Monday, January 09, 2006

Larry Sobal column: There's a mess beyond Vioxx

Last month, it was all over the news that a U.S. federal judge in Houston ruled that the latest trial involving Vioxx was a mistrial due to a hung jury.
To refresh your memory, Vioxx is a prescription painkiller manufactured by drug giant Merck. The drug was released in the market in 1999 after the Food and Drug Administration ruled it safe. After being dogged by safety concerns, Merck pulled the drug from the market in September 2004 after studies showed in doubled the risk of heart attacks and strokes in patients who took it for 18 months or longer.
The Houston trial is just one of 7,000 Vioxx lawsuits against Merck. So far, one jury has awarded $253 million to the family of an individual who died while taking Vioxx while another jury found no Merck wrongdoing in a similar case.
While this makes for good media fodder, the question I have — so should you — is whether the Vioxx situation is really a symptom of a diseased pharmaceutical industry in need of major reform.
There are huge dollars at stake in the world of drug development. Vioxx was a blockbuster drug that generated roughly $2.5 billion in annual sales and Americans are now spending in excess of $200 billion a year on prescription drugs. Drugs are the fastest-rising component of health care costs.

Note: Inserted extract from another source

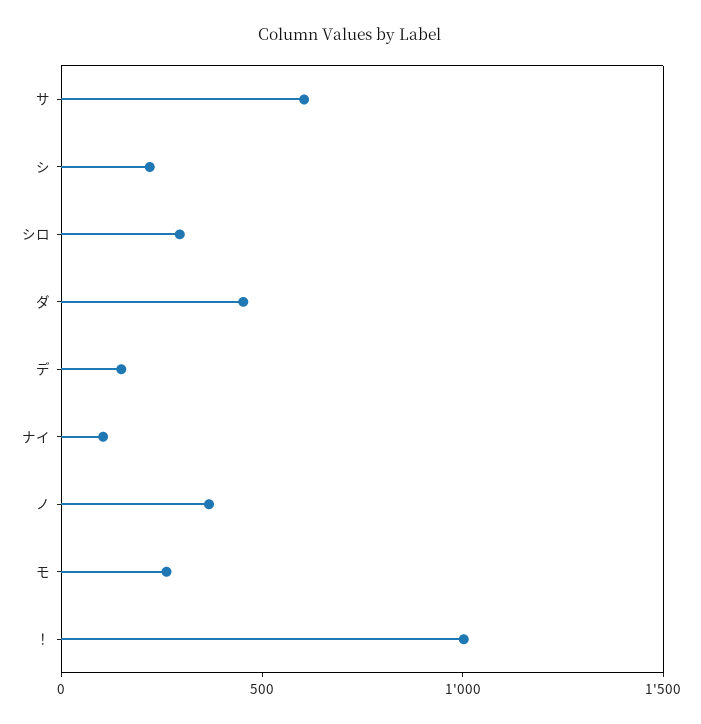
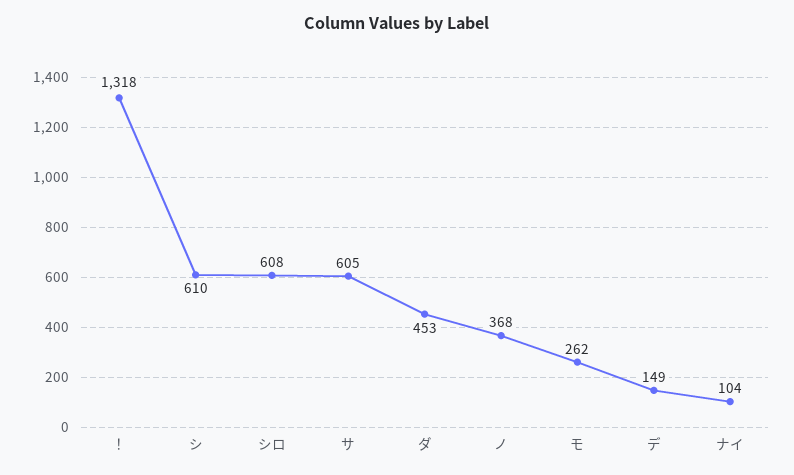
シ: 200 -> 610
シロ: 300 -> 608
！: 1000 -> 1318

At first glance, it would appear that drug manufacturers are simply pursuing capitalistic incentives geared to turn out a steady stream of innovative medicines that lengthen life, enhance its quality and avert more expensive care. If successful, we reap the benefits of miracle drugs and they reap the benefits of handsome profits. However, once you get past this altruistic view, a closer inspection reveals major concerns.
My first concern is that the profitability of drug companies is the barometer by which all other industries are measured. In fact, for more than two decades, the drug industry has clearly been the most profitable in the U.S. In 2002 the combined profits for the 10 drug companies in the Fortune 500 ($35.9 billion) were greater than the cumulative profits for all other 490 companies put together ($33.7 billion).
My next concern is that drug industry is not a model of free enterprise, but one utterly dependent on government-granted monopolies (in the form of patents from the FDA) and is no longer focused on brining new miracle drugs to market. The reality is there are few new innovative drugs being brought to market. The vast majority of "new" drugs entering the market are variations on existing drugs. These "me-too" drugs are often just a molecular variation of an existing product and developed just before the patent expires.
There is a lot at stake related to patent approval. Once patent exclusivity expires, usually averaging around 14 years, generics flood the market and are often priced at less than 20 percent of the name brand and profits subsequently plummet.
Since the FDA controls the drug approval process, one would hope that this organization takes an unbiased stance and always acts in the best interests of the public. With around 3,000 lobbyists targeting Washington, no other industry spends more money with more people in order to sway public policy, and the FDA has made some questionable decisions to protest pharmaceuticals.
Among the changes I advocate are that the FDA should only provide patent protection to a drug if it is deemed to be "better" in some distinguishable way versus other drugs already on the market. In addition, the FDA needs to take back control of how drugs are tested by the manufacturers so that all clinical trials are fully disclosed. These are but a few of the changes needed to clean up the corporate drug scene.